The Sony hack is more than a security nightmare. It’s a once-a-decade event that will kick off major changes in how companies use technology.
That’s according to former Microsoft executive Steven Sinofsky, who was responsible for the last two versions of Windows and many versions of Office before them.
He now works with Andreessen Horowitz and advises various startups in their portfolio, including file-sharing company Box and security company Tanium.
Over the weekend, Sinofsky wrote about how the Sony breach reminds him of some of the big computer virus scares of the 1990s.
First, in 1996, something called the Word Concept worm started popping up on millions of computers. It displayed an alarming looking message like this:
It had hijacked a useful feature of Outlook, Microsoft’s email program.
Three years later, Sinofsky picked up the phone to a reporter “hyperventilating” about Melissa, another virus that also hijacked useful features of Outlook and Microsoft Word.
In both cases, Microsoft was forced to respond with massive changes to how these programs worked.
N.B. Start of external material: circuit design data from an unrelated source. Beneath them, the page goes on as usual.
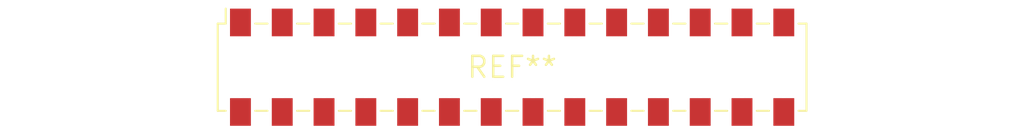
<source format=kicad_pcb>
(kicad_pcb (version 20240108) (generator pcbnew)

  (general
    (thickness 1.6)
  )

  (paper "A4")
  (layers
    (0 "F.Cu" signal)
    (31 "B.Cu" signal)
    (32 "B.Adhes" user "B.Adhesive")
    (33 "F.Adhes" user "F.Adhesive")
    (34 "B.Paste" user)
    (35 "F.Paste" user)
    (36 "B.SilkS" user "B.Silkscreen")
    (37 "F.SilkS" user "F.Silkscreen")
    (38 "B.Mask" user)
    (39 "F.Mask" user)
    (40 "Dwgs.User" user "User.Drawings")
    (41 "Cmts.User" user "User.Comments")
    (42 "Eco1.User" user "User.Eco1")
    (43 "Eco2.User" user "User.Eco2")
    (44 "Edge.Cuts" user)
    (45 "Margin" user)
    (46 "B.CrtYd" user "B.Courtyard")
    (47 "F.CrtYd" user "F.Courtyard")
    (48 "B.Fab" user)
    (49 "F.Fab" user)
    (50 "User.1" user)
    (51 "User.2" user)
    (52 "User.3" user)
    (53 "User.4" user)
    (54 "User.5" user)
    (55 "User.6" user)
    (56 "User.7" user)
    (57 "User.8" user)
    (58 "User.9" user)
  )

  (setup
    (pad_to_mask_clearance 0)
    (pcbplotparams
      (layerselection 0x00010fc_ffffffff)
      (plot_on_all_layers_selection 0x0000000_00000000)
      (disableapertmacros false)
      (usegerberextensions false)
      (usegerberattributes false)
      (usegerberadvancedattributes false)
      (creategerberjobfile false)
      (dashed_line_dash_ratio 12.000000)
      (dashed_line_gap_ratio 3.000000)
      (svgprecision 4)
      (plotframeref false)
      (viasonmask false)
      (mode 1)
      (useauxorigin false)
      (hpglpennumber 1)
      (hpglpenspeed 20)
      (hpglpendiameter 15.000000)
      (dxfpolygonmode false)
      (dxfimperialunits false)
      (dxfusepcbnewfont false)
      (psnegative false)
      (psa4output false)
      (plotreference false)
      (plotvalue false)
      (plotinvisibletext false)
      (sketchpadsonfab false)
      (subtractmaskfromsilk false)
      (outputformat 1)
      (mirror false)
      (drillshape 1)
      (scaleselection 1)
      (outputdirectory "")
    )
  )

  (net 0 "")

  (footprint "Samtec_HLE-114-02-xxx-DV-BE-A_2x14_P2.54mm_Horizontal" (layer "F.Cu") (at 0 0))

)

</source>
But those changes broke useful functionality, and business customers got angry all over again. Sinofsky writes:
Enterprise customers were on the phone immediately. We were doing white papers. We were working with third parties who built and thrived on Outlook extensibility. We were arming consultants to rebuild workflows and add-ins. While we might have “caused” billions in damage with our oversight (in hindsight) it seemed like were doing more damage. Was the cure worse than the disease?
There were a couple of other defining security moments in the early 2000s — particularly the Code Red and Blaster worms, which kicked off a major program at Microsoft called “Trustworthy Computing” to make Windows and other products much more secure.
In each of these cases, computing technology progressed to a certain point because businesses demanded useful features: email programs that could handle more than just sending and receiving simple text messages, and computers connected to a network and the internet rather than standing on their own.
In each case, both the companies that made products (like Microsoft) and the businesses that used those products had to rethink how they did security.
Sinofsky argues that the Sony breach signals we’re at another one of those breaking points. Here’s why:
- Businesses have demanded more knobs and dials to configure computer systems. That’s great for flexibility, but it also means there are more places to attack.
- There are more places to execute code. As companies add more and more applications, that means there are more and more places to run code. It’s impossible for the people in charge of security to keep track of and secure all of these different places, but the bad guys only have to figure out one. As Sinofsky writes, “Macro languages, runtimes, and more — execution engine on top of programs/execution engines… Today’s platforms have an almost uncountable number of execution engines.”
- New ways of connecting to each other equal new “social engineering” angles. Most hacks rely on somebody inside a company doing something inadvertently wrong — giving a password away to a stranger posing as an IT director, installing malware from a seemingly harmless web site, or letting somebody who looks like they know what they’re doing into a building. When employees communicate mostly over email and the phone, these social engineering vectors could be somewhat tamped down — you could tell employees never to open attachments and not to give passwords out over the phone. But now there’s SMS, social media, weird web sites, malware on USB sticks that you can find at conferences or events, and millions of other ways for attackers to trick us.
The Sony hack is the culmination of these vulnerabilities, which rose up over time as companies demanded more and more productivity.
As in the past, it will take some time for security to catch up.
Sinofsky points to some possible solutions, like new ways of building operating systems (iOS, for instance, is much more restrictive than Windows or Mac OS are); cloud services (cloud providers know much more about security than the typical company, and take great pains to secure their services since an attack can put them out of business); and new authentication models like two-factor authentication (where you have to enter a password sent to you via SMS) or biometrics (like the iPhone’s fingerprint scanner).
But in the meantime, it’s going to be a wild ride.